Rombongan dipimpin langsung Ketua Komisi II DPRD Kuansing, Muslim bersama sejumlah anggota Komisi II diantaranya Satria Mandala Putra, Azrori Analke Apas dan Weri Naldi.

Satria mengatakan, saat kami tiba di posko tersebut pada Selasa sore tidak terlihat ada satu pun orang atau petugas jaga yang menunggu poskowas tersebut.

"Jauh berbeda dengan poskowas yang berada di Desa Sopan Jaya, Kecamatan Padang Laweh, Dharmasraya disitu petugas jaga lengkap, dan Alat Pelindung Diri (APD) juga lengkap," kata politisi termuda di DPRD Kuansing ini.

Posko tersebut kata Satria berada tidak jauh dari Desa Perhentian Sungkai, Kecamatan Pucuk Rantau. "Disana ada dua tenda dengan 6 pilar penjagaan, berbeda dengan kita satu tenda tidak ada orang," katanya.

Padahal kata Satria, poskowas desa Perhentian Sungkai ini pernah ditinjau Bupati Kuansing belum lama ini.
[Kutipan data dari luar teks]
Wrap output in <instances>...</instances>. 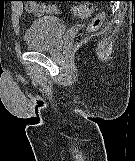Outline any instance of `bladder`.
I'll return each mask as SVG.
<instances>
[{"mask_svg": "<svg viewBox=\"0 0 135 161\" xmlns=\"http://www.w3.org/2000/svg\"><path fill=\"white\" fill-rule=\"evenodd\" d=\"M65 30L64 20L59 17L33 18L25 31L24 41L30 50L51 49L58 43Z\"/></svg>", "mask_w": 135, "mask_h": 161, "instance_id": "31cf9c89", "label": "bladder"}]
</instances>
Sayangnya poskowas tersebut masih kosong belum ada petugas jaga.

"Kemarin ramai ditinjau Bupati, tapi belum difungsikan," kata politisi PDIP Kuansing ini.

Hasil temuan tersebut kata Satria akan disampaikan kepada pimpinan DPRD Kuansing. "Kemungkinan akan dipanggil, tapi nanti itu sikap pimpinan," katanya.

Sebelumnya kata Satria dari laporan Gugus Tugas men yampaikan kalau semua kebutuhan sudah lengkap termasuk poskowas ini. "Laporan tidak sesuai dengan kenyataan. Nyatanya tidak ada petugas jaga di poskowas," katanya.

Sebelumnya, Bupati Kuansing Mursini turun melakukan peninjauan ke poskowas Covid 19 didaerah perbatasan Kuansing - Dharmasraya di Desa Perhentian Sungkai, pada 29 April 2020 lalu.

Bupati sempat memberikan himbauan melalui Camat Pucuk Rantau agar masyarakat yang tinggal didaerah perbatasan di Pucuk Rantau untuk berbelanja ke pasar yang ada di Kabupaten Kuansing.

Ini untuk menghindari kontak dengan warga yang ada diluar kabupaten khususnya Dharmasraya. Mengingat Kabupaten Dharmasraya saat ini masuk zona merah karena sudah ada kasus konfirmasi positif Covid 19.

Sebelumnya Camat Pucuk Rantau, Harjunaidi mengatakan, memang sejauh ini belum ada posko permanen dibangun di daerah perbatasan antara Kuansing - Dharmasraya di desa Perhentian Sungkai.

"Posko khusus didirikan Dishub belum ada, sudah kita konfirmasi katanya belum ada biaya," kata Dia, 30 April 2020 lalu.

Memang lokasi untuk posko di des Perhentian Sungkai sudah ditinjau Bupati pada 29 April 2020. Dan lokasinya sudah tersedia pas digerbang perbatasan atau berada didepan SMP.

"Sebelumnya memang belum ada tenda, hanya kursi dan meja kita siapkan dibawah pohon macang. Dan kini sudah ada tenda dipasang," kata Harjunaidi.

Petugas katanya bekerja secara sukarela karena memang belum ada anggaran untuk poskowas tersebut. "Petugas jaga datang atas kesadaran sendiri, belum ada anggaran masih kerja sosial," katanya.